Put the items below into a Markdown table with the columns n (row number) and Line, starting at the first item and ending with the line that contains "locality: Carib - Punto Muerto". Leave out the pictures and any blank lines.

* begin RECORD LIST *

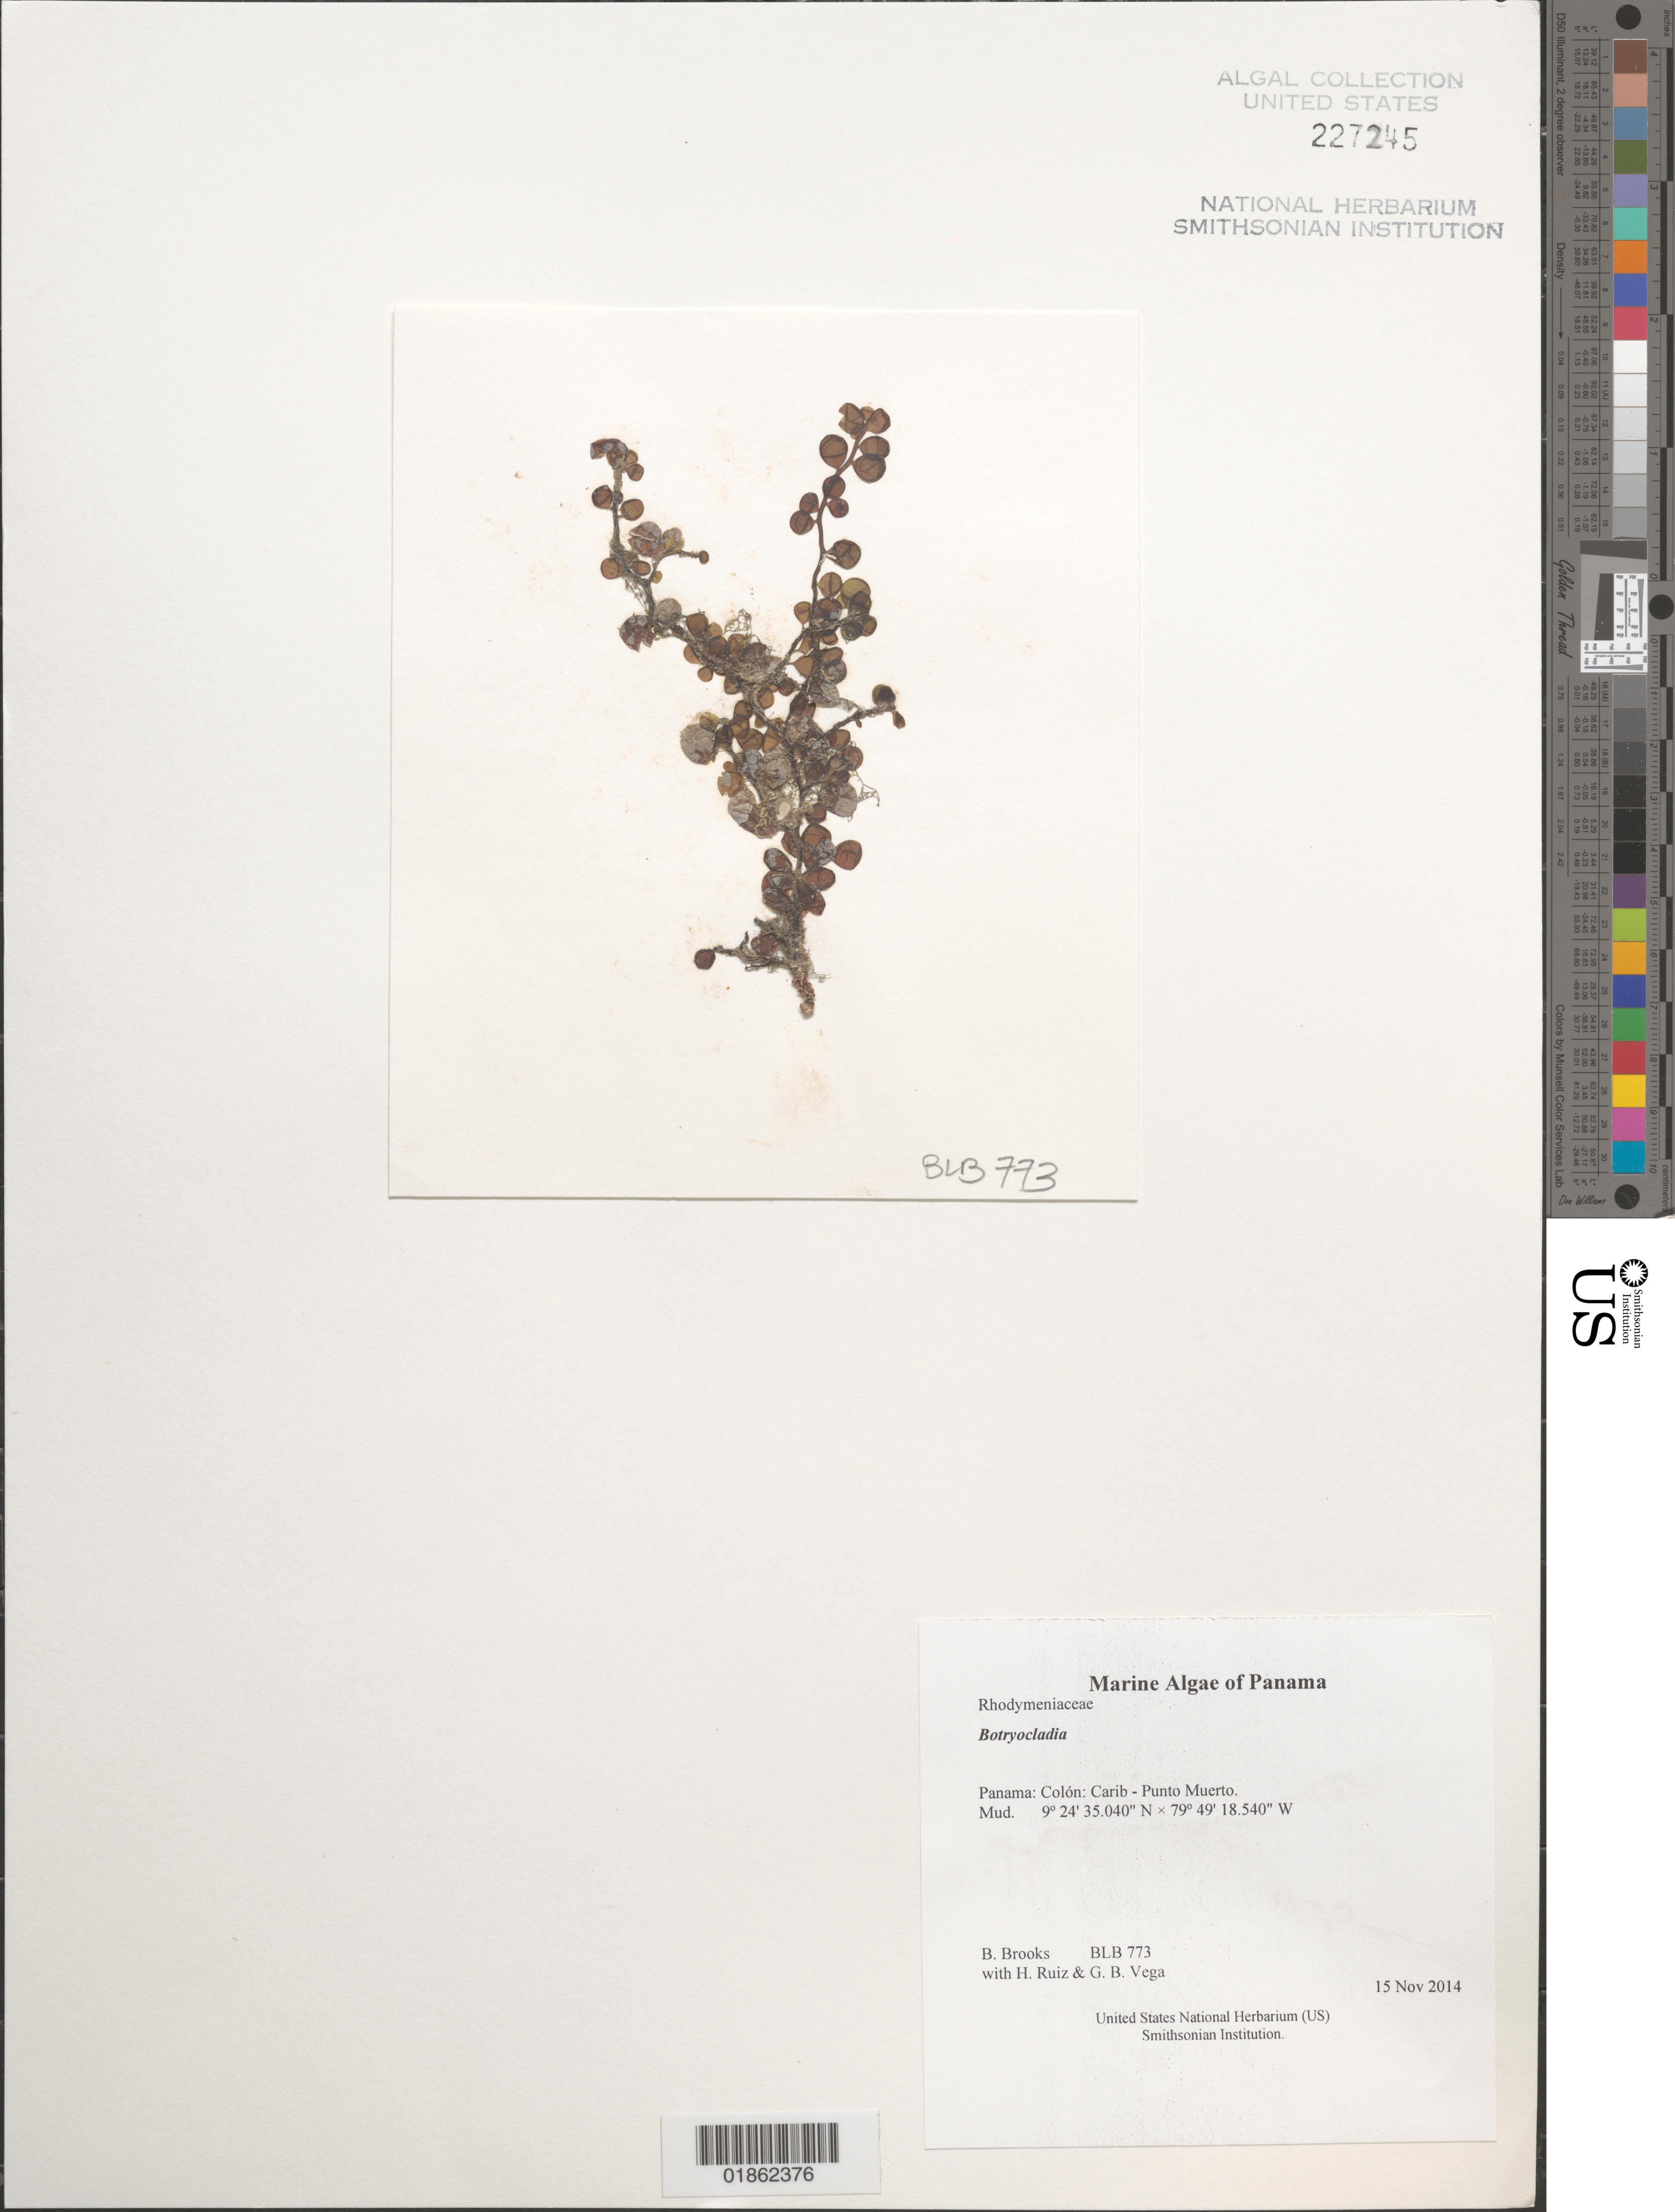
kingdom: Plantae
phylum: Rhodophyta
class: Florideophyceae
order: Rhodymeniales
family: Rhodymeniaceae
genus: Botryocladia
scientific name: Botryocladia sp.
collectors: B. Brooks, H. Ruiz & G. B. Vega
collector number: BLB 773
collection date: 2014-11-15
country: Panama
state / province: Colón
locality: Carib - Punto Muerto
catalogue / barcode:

* end RECORD LIST *

◆ **WRITTEN RESPONSE**
| n | Line |
|---|---|
| 1 | kingdom: Plantae |
| 2 | phylum: Rhodophyta |
| 3 | class: Florideophyceae |
| 4 | order: Rhodymeniales |
| 5 | family: Rhodymeniaceae |
| 6 | genus: Botryocladia |
| 7 | scientific name: Botryocladia sp. |
| 8 | collectors: B. Brooks, H. Ruiz & G. B. Vega |
| 9 | collector number: BLB 773 |
| 10 | collection date: 2014-11-15 |
| 11 | country: Panama |
| 12 | state / province: Colón |
| 13 | locality: Carib - Punto Muerto |